Se poi qualcuno ha la fortuna di potersi avvalere delle capacità di un ghostwriter… buon per lui (magari ce l’avessi io un buon ghostwriter, ma purtroppo quel che scrivo è tutta farina del mio sacco!).
Per quanto mi riguarda, la prima stesura non mi prende mai meno di un anno – o anche di più – con una sola eccezione (un solo libro mi ha preso circa sei mesi per la prima stesura). Ma poi le revisioni, le correzioni, i tagli prendono perlomeno lo stesso tempo.
Questo riferito a persone che scrivono con continuità nel tempo libero, non a chi lo fa per mestiere, e quindi oltre a lavoro, famiglia e impegni vari ci si mette anche la scrittura. E mica di un genere semplice, ma l’esatto contrario.
Quindi armatevi di pazienza e perseveranza perché – probabilmente più che per altri generi – la fantascienza richiede un lavoro extra non da poco in fatto di documentazione e verosimiglianza.
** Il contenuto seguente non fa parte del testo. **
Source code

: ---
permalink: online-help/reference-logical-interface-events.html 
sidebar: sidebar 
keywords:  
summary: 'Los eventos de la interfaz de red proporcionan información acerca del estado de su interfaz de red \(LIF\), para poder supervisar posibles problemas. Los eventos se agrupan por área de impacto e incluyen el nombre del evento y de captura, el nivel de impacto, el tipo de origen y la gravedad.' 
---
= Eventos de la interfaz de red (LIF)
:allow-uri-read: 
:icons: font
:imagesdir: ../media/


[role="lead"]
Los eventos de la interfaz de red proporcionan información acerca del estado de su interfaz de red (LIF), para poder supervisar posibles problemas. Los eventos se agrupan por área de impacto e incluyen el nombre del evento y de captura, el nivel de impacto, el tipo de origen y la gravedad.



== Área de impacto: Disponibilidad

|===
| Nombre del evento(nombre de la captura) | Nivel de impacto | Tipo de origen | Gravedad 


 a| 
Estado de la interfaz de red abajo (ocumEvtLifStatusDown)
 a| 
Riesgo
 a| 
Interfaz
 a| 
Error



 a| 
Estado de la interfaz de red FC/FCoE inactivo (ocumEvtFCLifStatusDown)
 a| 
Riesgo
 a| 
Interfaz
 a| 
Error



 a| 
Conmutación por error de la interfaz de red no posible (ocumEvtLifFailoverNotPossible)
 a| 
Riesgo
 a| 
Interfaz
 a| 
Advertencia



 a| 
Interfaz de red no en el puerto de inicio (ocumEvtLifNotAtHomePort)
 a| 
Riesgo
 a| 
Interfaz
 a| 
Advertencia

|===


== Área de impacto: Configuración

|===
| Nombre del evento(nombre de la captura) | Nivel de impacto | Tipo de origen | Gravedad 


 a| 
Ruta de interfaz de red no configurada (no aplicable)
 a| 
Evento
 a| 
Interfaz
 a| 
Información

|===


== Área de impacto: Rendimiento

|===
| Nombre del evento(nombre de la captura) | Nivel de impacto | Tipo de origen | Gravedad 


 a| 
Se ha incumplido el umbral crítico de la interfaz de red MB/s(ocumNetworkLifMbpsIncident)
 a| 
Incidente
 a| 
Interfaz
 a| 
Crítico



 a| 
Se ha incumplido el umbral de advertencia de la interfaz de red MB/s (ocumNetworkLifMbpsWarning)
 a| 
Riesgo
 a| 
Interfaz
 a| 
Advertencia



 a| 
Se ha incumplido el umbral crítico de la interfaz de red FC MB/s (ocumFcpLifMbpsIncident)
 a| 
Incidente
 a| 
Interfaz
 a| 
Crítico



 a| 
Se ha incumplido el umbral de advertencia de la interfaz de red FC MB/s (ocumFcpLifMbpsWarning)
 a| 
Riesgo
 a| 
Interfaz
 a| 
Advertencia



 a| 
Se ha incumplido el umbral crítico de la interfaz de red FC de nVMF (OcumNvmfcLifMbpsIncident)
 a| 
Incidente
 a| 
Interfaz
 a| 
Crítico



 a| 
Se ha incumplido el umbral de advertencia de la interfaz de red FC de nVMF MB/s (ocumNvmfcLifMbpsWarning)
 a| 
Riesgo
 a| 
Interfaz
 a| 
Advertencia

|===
Ricordate sempre che il mondo che avete creato deve stare in piedi, essere coerente, funzionare bene: chi legge deve credere a quel mondo come se fosse reale. Di conseguenza: mai, mai e poi mai fare ricorso al classico deus ex machina che vi risolve il casino in cui vi siete cacciati quando avete complicato tutto all’inverosimile. Piuttosto riscrivete qualche pagina, ma fate in modo che la trama e il mondo che avete creato funzionino.
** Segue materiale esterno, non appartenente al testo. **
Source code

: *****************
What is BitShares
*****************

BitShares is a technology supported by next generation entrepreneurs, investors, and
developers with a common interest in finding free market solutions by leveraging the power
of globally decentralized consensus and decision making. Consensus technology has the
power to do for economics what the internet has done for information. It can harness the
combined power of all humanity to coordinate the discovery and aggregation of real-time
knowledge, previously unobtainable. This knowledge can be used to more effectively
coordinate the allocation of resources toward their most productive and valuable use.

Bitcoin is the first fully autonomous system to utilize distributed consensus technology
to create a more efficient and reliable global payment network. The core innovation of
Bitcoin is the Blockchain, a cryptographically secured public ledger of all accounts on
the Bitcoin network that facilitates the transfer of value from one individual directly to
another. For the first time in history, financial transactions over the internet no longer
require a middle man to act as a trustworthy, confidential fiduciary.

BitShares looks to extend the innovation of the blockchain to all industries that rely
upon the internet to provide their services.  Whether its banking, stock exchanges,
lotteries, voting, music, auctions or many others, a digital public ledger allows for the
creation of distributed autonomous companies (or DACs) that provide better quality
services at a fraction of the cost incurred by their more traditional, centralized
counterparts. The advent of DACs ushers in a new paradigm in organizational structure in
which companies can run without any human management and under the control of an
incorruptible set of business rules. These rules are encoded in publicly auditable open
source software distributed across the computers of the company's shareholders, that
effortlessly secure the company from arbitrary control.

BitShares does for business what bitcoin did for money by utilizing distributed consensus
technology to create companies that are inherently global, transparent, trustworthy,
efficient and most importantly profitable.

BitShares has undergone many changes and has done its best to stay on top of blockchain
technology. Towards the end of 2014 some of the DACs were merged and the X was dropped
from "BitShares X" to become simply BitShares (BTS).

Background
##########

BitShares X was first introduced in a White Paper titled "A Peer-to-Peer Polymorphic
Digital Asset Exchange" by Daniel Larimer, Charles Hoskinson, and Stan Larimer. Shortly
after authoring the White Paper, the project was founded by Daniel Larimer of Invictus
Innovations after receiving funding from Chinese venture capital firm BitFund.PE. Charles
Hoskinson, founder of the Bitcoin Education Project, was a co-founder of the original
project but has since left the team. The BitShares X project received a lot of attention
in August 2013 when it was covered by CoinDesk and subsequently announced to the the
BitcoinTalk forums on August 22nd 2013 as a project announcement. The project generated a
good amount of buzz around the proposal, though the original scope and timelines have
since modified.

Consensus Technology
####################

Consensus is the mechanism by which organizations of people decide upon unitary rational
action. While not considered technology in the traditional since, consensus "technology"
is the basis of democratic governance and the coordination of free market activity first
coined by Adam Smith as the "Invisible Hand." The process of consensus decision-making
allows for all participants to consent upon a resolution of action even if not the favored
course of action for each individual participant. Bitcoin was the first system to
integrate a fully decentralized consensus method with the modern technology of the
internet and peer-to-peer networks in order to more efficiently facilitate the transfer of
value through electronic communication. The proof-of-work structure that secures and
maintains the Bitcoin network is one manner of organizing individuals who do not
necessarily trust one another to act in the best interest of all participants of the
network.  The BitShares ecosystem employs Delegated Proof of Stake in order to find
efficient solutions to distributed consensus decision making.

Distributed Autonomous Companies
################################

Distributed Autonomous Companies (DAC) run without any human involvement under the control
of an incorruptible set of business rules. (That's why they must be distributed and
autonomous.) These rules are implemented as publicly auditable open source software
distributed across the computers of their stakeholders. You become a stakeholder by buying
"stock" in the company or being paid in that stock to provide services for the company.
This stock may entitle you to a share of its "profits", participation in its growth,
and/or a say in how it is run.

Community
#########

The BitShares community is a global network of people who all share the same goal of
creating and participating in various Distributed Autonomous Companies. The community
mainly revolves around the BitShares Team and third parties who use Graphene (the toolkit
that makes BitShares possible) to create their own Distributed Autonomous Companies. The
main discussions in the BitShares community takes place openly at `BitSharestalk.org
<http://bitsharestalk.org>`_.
E in quanto all’ultima domanda, quella inespressa e che ogni autore si pone (e dai, che lo pensiamo tutti): venderò?
Mah… teniamo presente che qui in Italia un romanzo di fantascienza – tranne rarissimi casi – vende si e no qualche migliaio di copie… se si tratta di un successo strepitoso. Incredibile. Galattico. Stratosferico.
Ho esaurito gli aggettivi.
Ma se non altro saprete che i quattro gatti che leggeranno il vostro libro di fantascienza apparterranno alla vostra stessa schiatta: quella dei visionari irrecuperabili e senza speranza.
E quindi, tranquilli: siamo in buona compagnia.